Todd Polglase

Personal information
- Born: 21 March 1981 (age 45) Cessnock, New South Wales, Australia

Playing information
- Position: Fullback
Club
| Years | Team | Pld | T | G | FG | P |
| 2002–03 | Canterbury Bulldogs | 3 | 1 | 0 | 0 | 4 |
| 2004–06 | South Sydney | 38 | 10 | 0 | 0 | 40 |
| 2007 | Newcastle Knights | 7 | 3 | 0 | 0 | 12 |
|  | Total | 48 | 14 | 0 | 0 | 56 |
- Source:

= Todd Polglase =

Australian rugby league footballer

Todd Polglase (born 21 March 1981) is an Australian former professional rugby league footballer.
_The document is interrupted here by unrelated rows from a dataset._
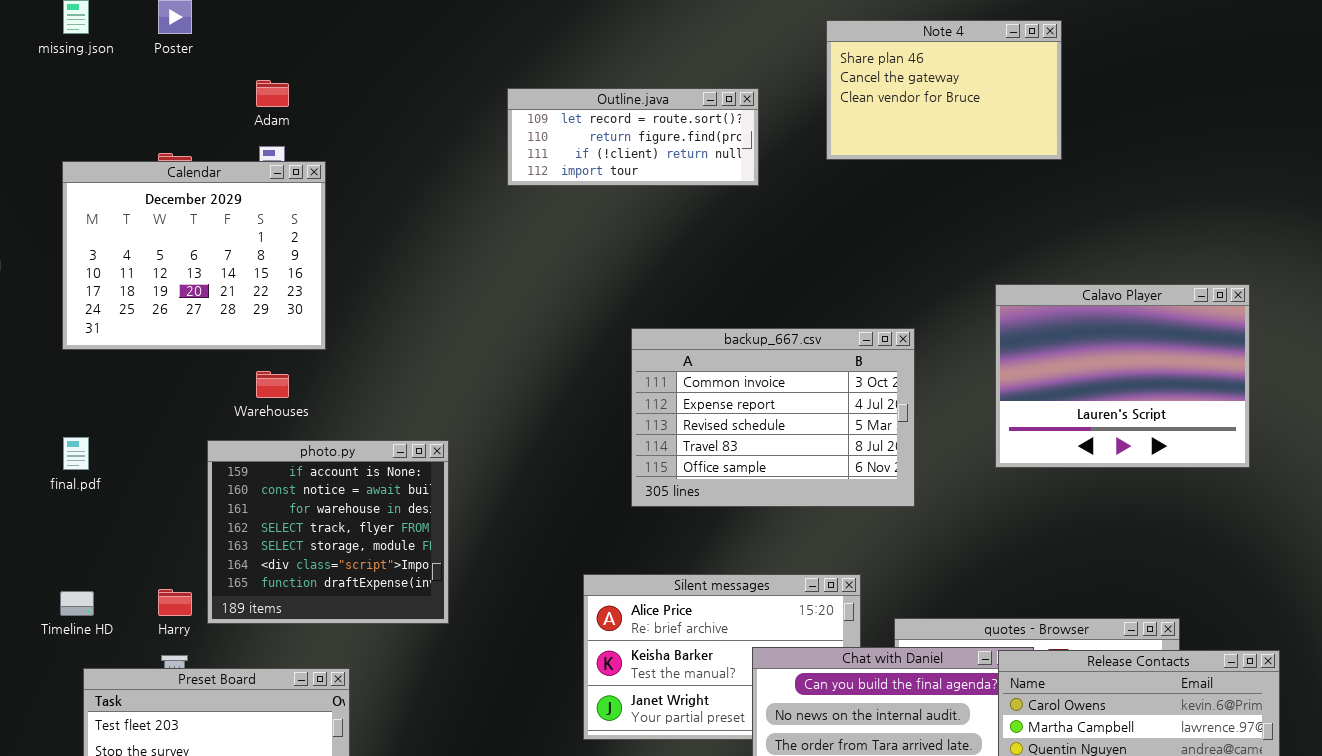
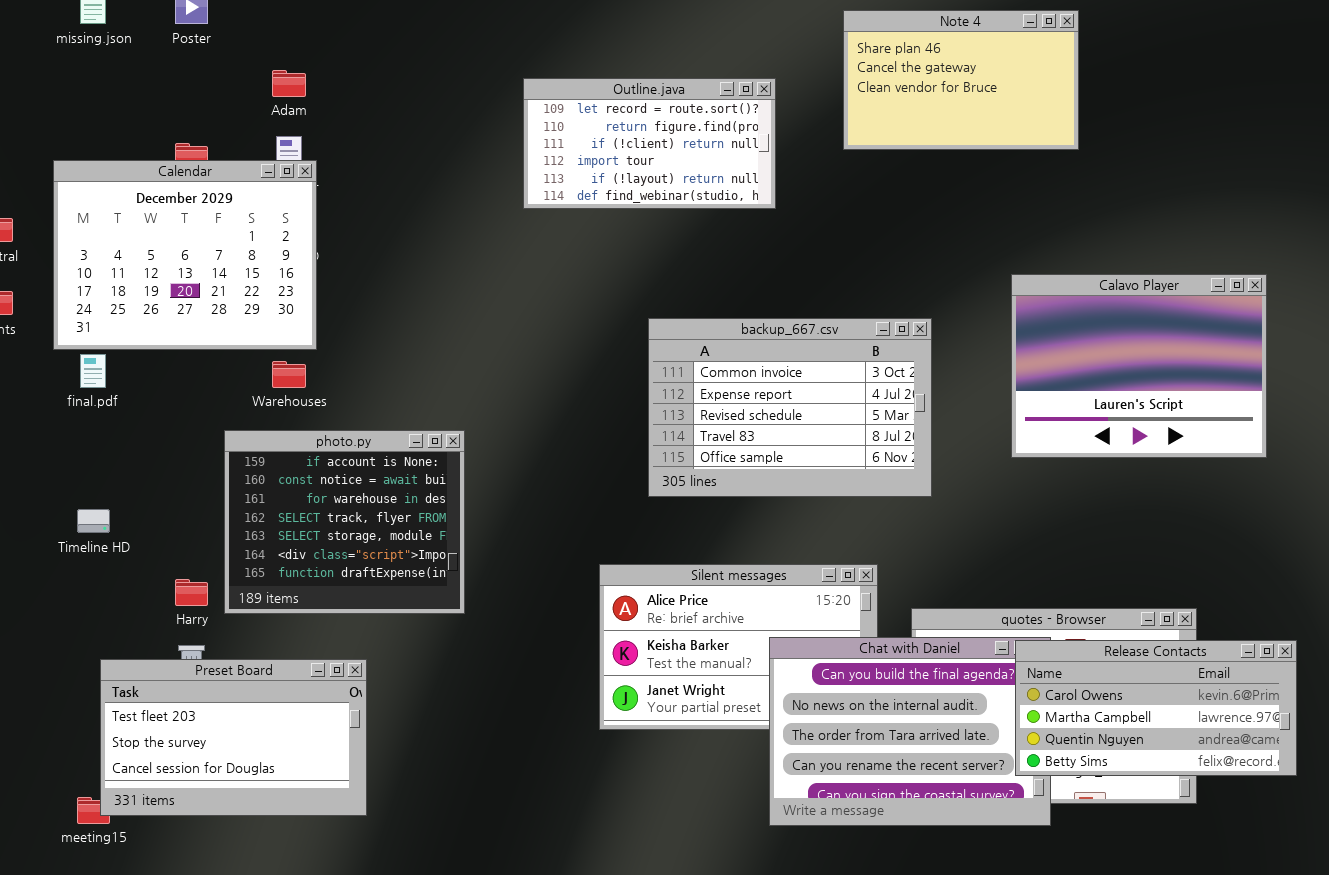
Outline.java: [507,88,759,186] -> [523,78,776,209], resized
Calendar: [62,161,326,350] -> [53,160,317,350], moved
final.pdf: [63,437,89,470] -> [80,354,106,388], moved
Timeline HD: [60,591,94,616] -> [77,509,110,533], moved

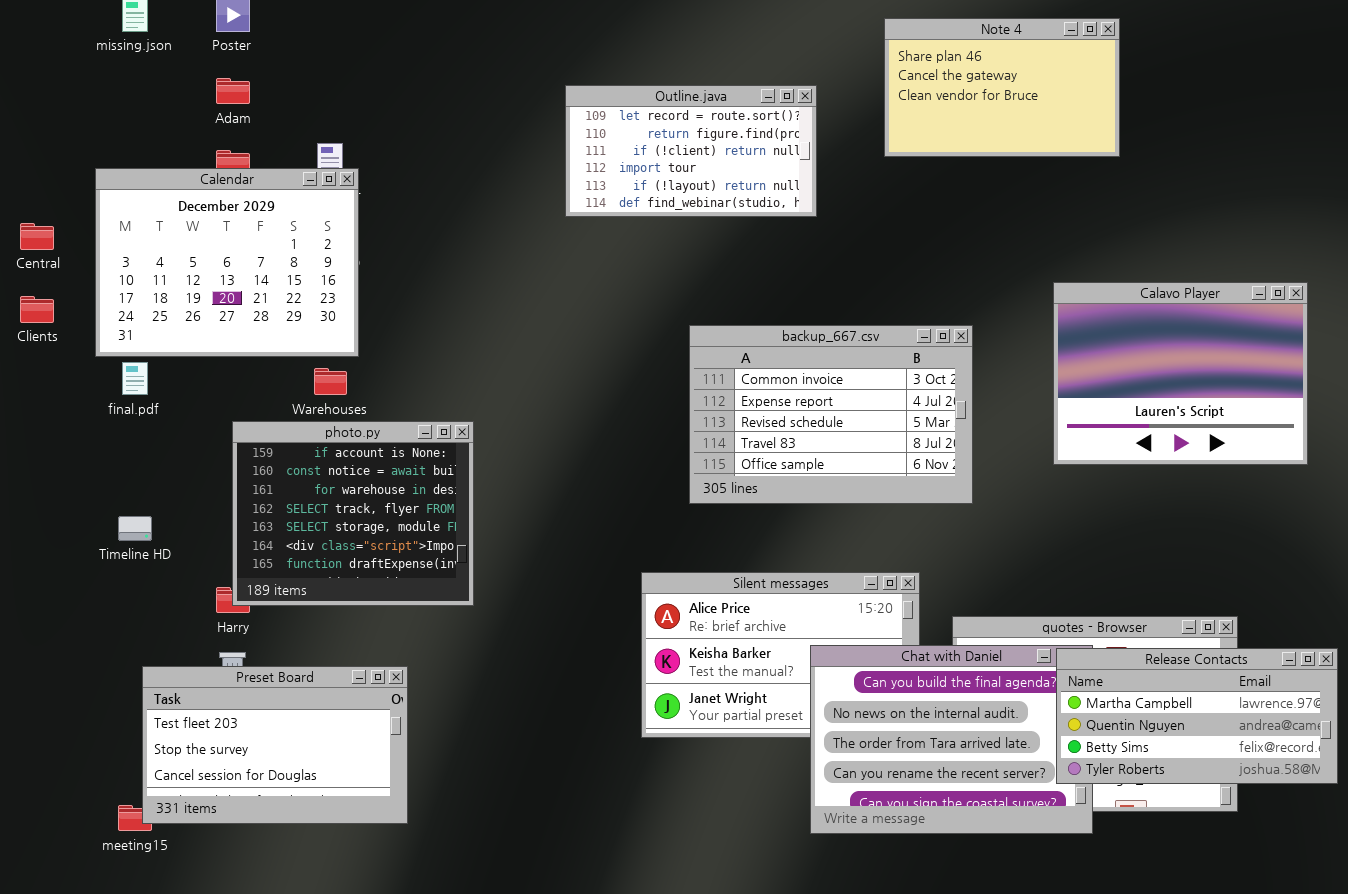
Adam: [272,70,306,97] -> [216,78,250,104], moved
photo.py: [224,430,465,614] -> [232,421,474,606], moved
Release Contacts: [1015,640,1297,776] -> [1056,648,1338,784], scrolled down 1 row

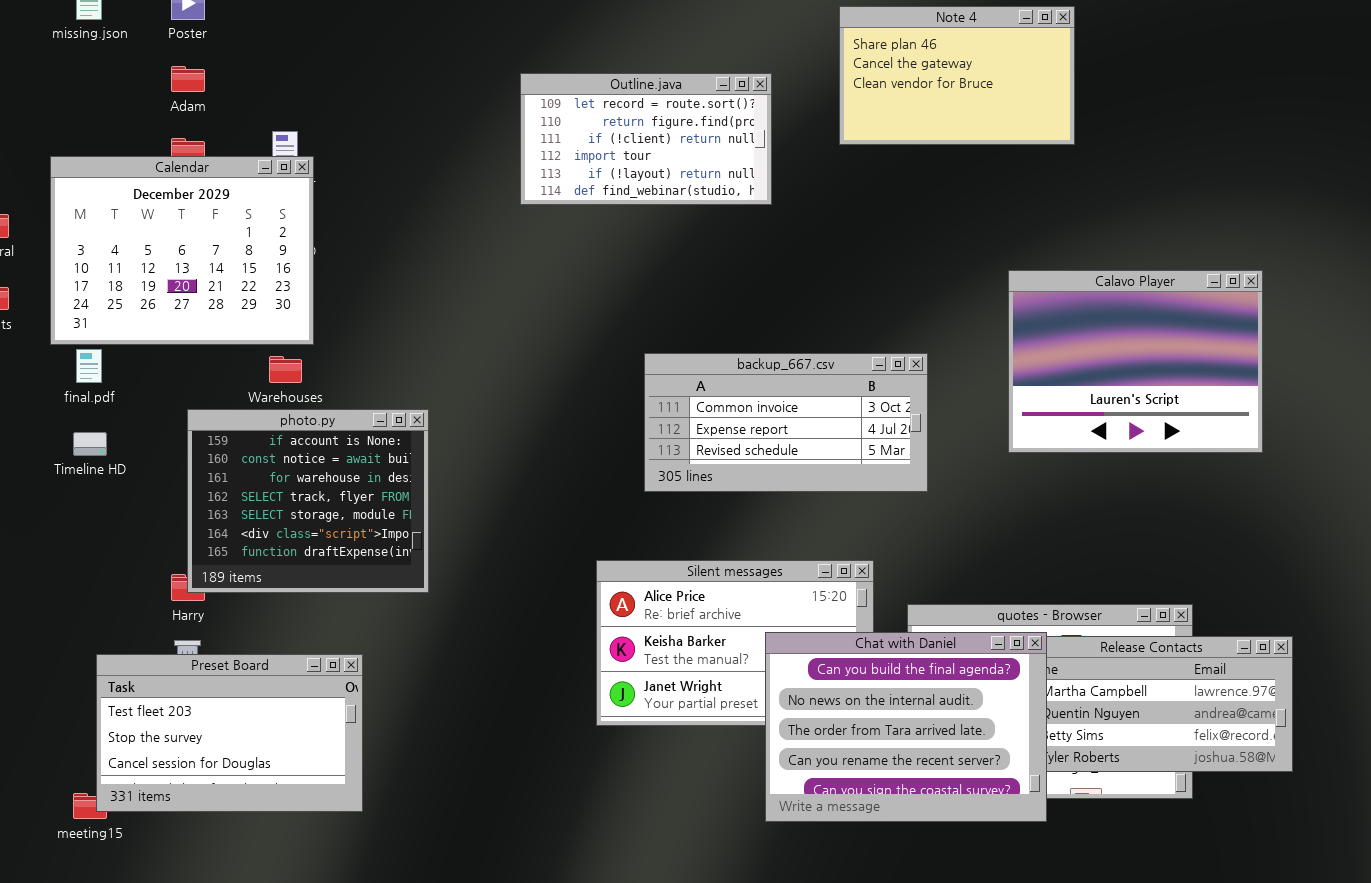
backup_667.csv: [689,325,973,504] -> [644,353,928,492], resized
Timeline HD: [118,516,152,541] -> [73,432,107,456], moved
Chat with Daniel: [810,645,1093,834] -> [765,632,1047,822], raised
He played for the Canterbury-Bankstown Bulldogs, South Sydney Rabbitohs and Newcastle Knights in the National Rugby League competition.

==Early life==
Polglase was born in Cessnock and raised in Pelaw Main, New South Wales, Australia, and played his junior rugby league for the Kurri Kurri Bulldogs.

==Playing career==
Polglase made his first grade debut for Canterbury against his boyhood club Newcastle in the 2002 NRL season. Polglase mainly played reserve grade during his time with Canterbury before transferring to South Sydney. Polglase played three seasons at Souths, two of those finished with the club coming last and earning the Wooden Spoon. In 2007, Polglase signed with Newcastle and only managed to play one season for the club before retiring due to a recurring hamstring injury.